Por otro lado, Flickr censura a los usuarios que cuelguen fotos que ellos consideren ‘provocadoras’, como le sucedió al artista cubano Fabio Bórquez, que ha sido expulsado del servicio por sus desnudos artísticos.

Y otro tanto pasa con YouTube que censura los vídeos con pistolas y navajas por violentos e incitadores (por no sé qué regla de tres) a las matanzas en institutos y otras entidades académicas.

En el terreno de lo personal, mi experiencia con la cibercensura tuvo lugar en Panoramio, un servicio de fotos sobre Google Earth en el que puse una foto de un amigo con sus hijos pequeños en una lancha motora en Portugal. Cuando el servicio fue comprado por Google, mi fotografía desapareció. Casualmente conozco a uno de sus fundadores, y pude preguntarle por el motivo de dicha desaparición. Lógicamente no sabía nada en concreto sobre mi foto (en Panoramio hay miles), pero sí me comentó que Google había tenido problemas con algunas fotos de Panoramio.

Concretamente un par de padres habían denunciado al buscador por contener fotos de sus hijos en bañador en sendas playas del planeta. Claro: no le pidieron a los amigos que las habían puesto que las quitaran, sino que denunciaron directamente a Google a ver qué tajada sacaban. Como la Ley (obsoleta) Española de protección de menores estipula que la cara ningún menor puede aparecer en un espacio público sin consentimiento judicial, los espabilados padres ganaron. Google, por su parte, se curó en salud y borró todas las fotos de niños que pudiera haber en Panoramio sin preguntar a quienes las pusimos.

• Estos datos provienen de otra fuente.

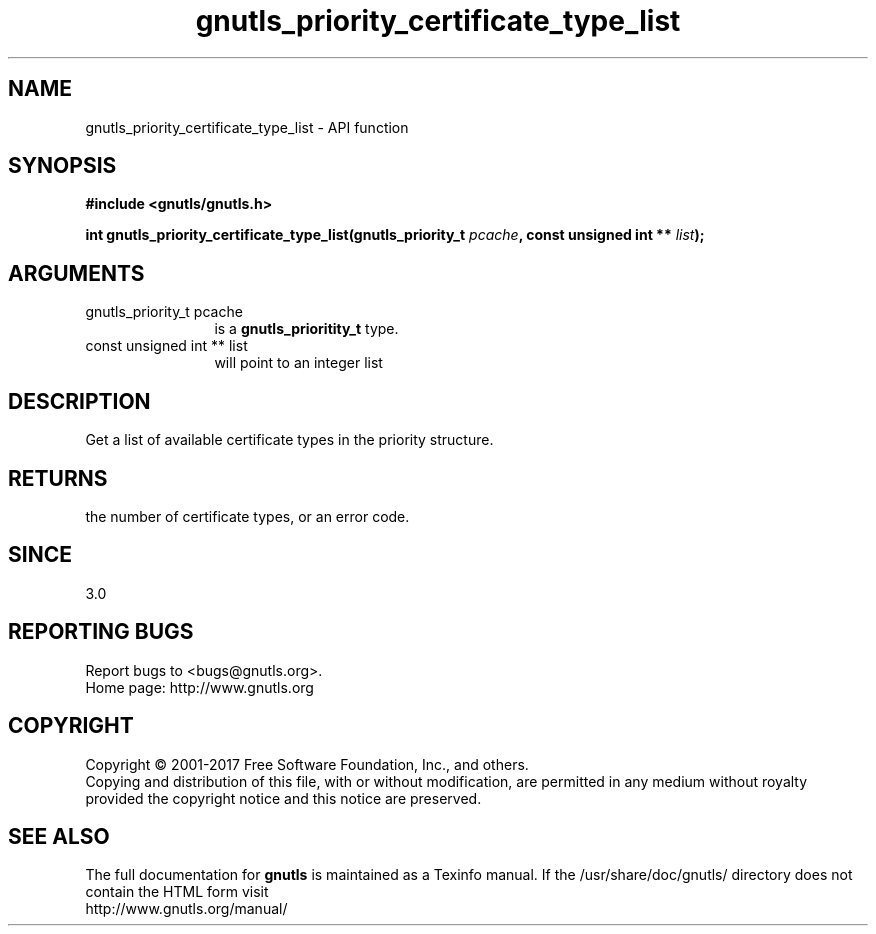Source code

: .\" DO NOT MODIFY THIS FILE!  It was generated by gdoc.
.TH "gnutls_priority_certificate_type_list" 3 "3.5.14" "gnutls" "gnutls"
.SH NAME
gnutls_priority_certificate_type_list \- API function
.SH SYNOPSIS
.B #include <gnutls/gnutls.h>
.sp
.BI "int gnutls_priority_certificate_type_list(gnutls_priority_t " pcache ", const unsigned int ** " list ");"
.SH ARGUMENTS
.IP "gnutls_priority_t pcache" 12
is a \fBgnutls_prioritity_t\fP type.
.IP "const unsigned int ** list" 12
will point to an integer list
.SH "DESCRIPTION"
Get a list of available certificate types in the priority
structure. 
.SH "RETURNS"
the number of certificate types, or an error code.
.SH "SINCE"
3.0
.SH "REPORTING BUGS"
Report bugs to <bugs@gnutls.org>.
.br
Home page: http://www.gnutls.org

.SH COPYRIGHT
Copyright \(co 2001-2017 Free Software Foundation, Inc., and others.
.br
Copying and distribution of this file, with or without modification,
are permitted in any medium without royalty provided the copyright
notice and this notice are preserved.
.SH "SEE ALSO"
The full documentation for
.B gnutls
is maintained as a Texinfo manual.
If the /usr/share/doc/gnutls/
directory does not contain the HTML form visit
.B
.IP http://www.gnutls.org/manual/
.PP
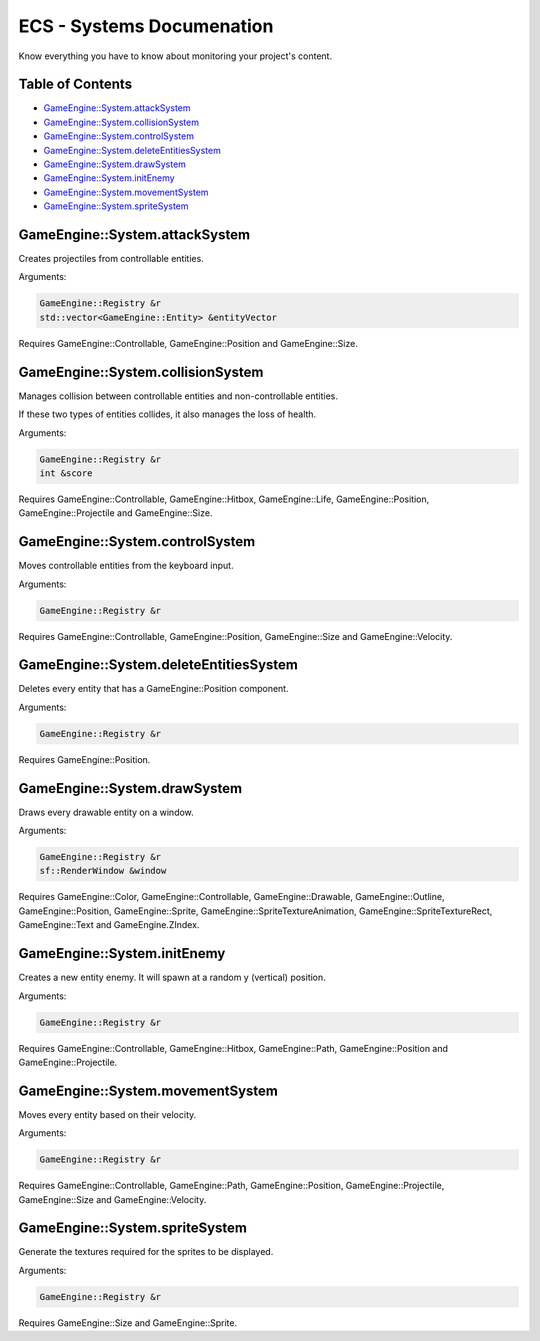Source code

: .. _ecs-documentation-systems:

ECS - Systems Documenation
====================

Know everything you have to know about monitoring your project's content.

Table of Contents
-----------------

- `GameEngine::System.attackSystem`_
- `GameEngine::System.collisionSystem`_
- `GameEngine::System.controlSystem`_
- `GameEngine::System.deleteEntitiesSystem`_
- `GameEngine::System.drawSystem`_
- `GameEngine::System.initEnemy`_
- `GameEngine::System.movementSystem`_
- `GameEngine::System.spriteSystem`_

GameEngine::System.attackSystem
-----------------

Creates projectiles from controllable entities.

Arguments:

.. code:: cpp

    GameEngine::Registry &r
    std::vector<GameEngine::Entity> &entityVector

Requires GameEngine::Controllable, GameEngine::Position and GameEngine::Size.

GameEngine::System.collisionSystem
-----------------

Manages collision between controllable entities and non-controllable entities.

If these two types of entities collides, it also manages the loss of health.

Arguments:

.. code:: cpp

    GameEngine::Registry &r
    int &score

Requires GameEngine::Controllable, GameEngine::Hitbox, GameEngine::Life, GameEngine::Position, GameEngine::Projectile and GameEngine::Size.

GameEngine::System.controlSystem
-----------------

Moves controllable entities from the keyboard input.

Arguments:

.. code:: cpp

    GameEngine::Registry &r

Requires GameEngine::Controllable, GameEngine::Position, GameEngine::Size and GameEngine::Velocity.

GameEngine::System.deleteEntitiesSystem
-----------------

Deletes every entity that has a GameEngine::Position component.

Arguments:

.. code:: cpp

    GameEngine::Registry &r

Requires GameEngine::Position.

GameEngine::System.drawSystem
-----------------

Draws every drawable entity on a window.

Arguments:

.. code:: cpp

    GameEngine::Registry &r
    sf::RenderWindow &window

Requires GameEngine::Color, GameEngine::Controllable, GameEngine::Drawable, GameEngine::Outline, GameEngine::Position, GameEngine::Sprite, GameEngine::SpriteTextureAnimation, GameEngine::SpriteTextureRect, GameEngine::Text and GameEngine.ZIndex.

GameEngine::System.initEnemy
-----------------

Creates a new entity enemy. It will spawn at a random y (vertical) position.

Arguments:

.. code:: cpp

    GameEngine::Registry &r

Requires GameEngine::Controllable, GameEngine::Hitbox, GameEngine::Path, GameEngine::Position and GameEngine::Projectile.

GameEngine::System.movementSystem
-----------------

Moves every entity based on their velocity.

Arguments:

.. code:: cpp

    GameEngine::Registry &r

Requires GameEngine::Controllable, GameEngine::Path, GameEngine::Position, GameEngine::Projectile, GameEngine::Size and GameEngine::Velocity.

GameEngine::System.spriteSystem
-----------------

Generate the textures required for the sprites to be displayed.

Arguments:

.. code:: cpp

    GameEngine::Registry &r

Requires GameEngine::Size and GameEngine::Sprite.
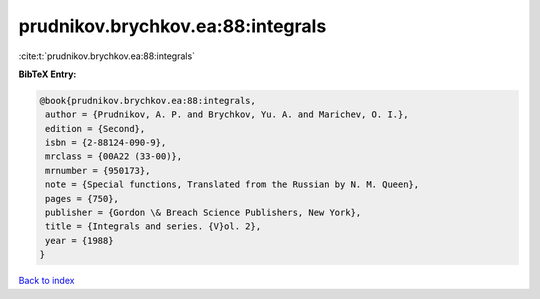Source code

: prudnikov.brychkov.ea:88:integrals
==================================

:cite:t:`prudnikov.brychkov.ea:88:integrals`

**BibTeX Entry:**

.. code-block:: bibtex

   @book{prudnikov.brychkov.ea:88:integrals,
    author = {Prudnikov, A. P. and Brychkov, Yu. A. and Marichev, O. I.},
    edition = {Second},
    isbn = {2-88124-090-9},
    mrclass = {00A22 (33-00)},
    mrnumber = {950173},
    note = {Special functions, Translated from the Russian by N. M. Queen},
    pages = {750},
    publisher = {Gordon \& Breach Science Publishers, New York},
    title = {Integrals and series. {V}ol. 2},
    year = {1988}
   }

`Back to index <../By-Cite-Keys.html>`_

La moda de censurar en Internet ha tardado más de la cuenta, pero por fin ha llegado. Los censores, los represores, los temerosos de la libertad del otro que ven pederastas en cada nodo, comienzan a imponerse con sus miedos mezquinos y pegadizos. Alertan sobre sitios como Facebook, donde la gente deja sus fotos y las de sus hijos. Aluden veladamente a la lascivia con la que algunos ‘pervertidos’ (‘predadores sexuales’ les llaman) pueden interpretar dichas fotos, y así de paso se aseguran de que nos meten bajo el control de su cobardía espiritual.

Es cierto que el que se comunica se expone, tanto en Internet como fuera de ella. El que muestra su vida a los demás, el que cuenta sus problemas o sus alegrías y muestra su humanidad, está más expuesto que el que lo esconde todo bajo un rostro impenetrable. Es más frágil pero menos paranoico.

Sin querer hacer apología del exhibicionismo emocional (que me repugna) sí me parece saludable la comunicación online: el colgar fotos, dar opiniones… Dar señales de vida en toda su extensión. Incluso con mayor ahínco que fuera de la Red, pues en cierto modo, la libertad de expresión es una conquista que en Internet viene por defecto. O debería.

Los amigos de lo oscuro quieren que quitemos las fotos de las tetas y los culos de nuestros blogs, que los niños no puedan salir sonriendo y desnudos en nuestros perfiles de Facebook (¿acaso no están llenas las playas de niños desnudos?) y que en los sitios de vídeos se muestre una realidad plácida y premenstrual.

Si su campaña triunfa, preparémonos para tener que navegar con nuestra identidad tapada con una burka digital.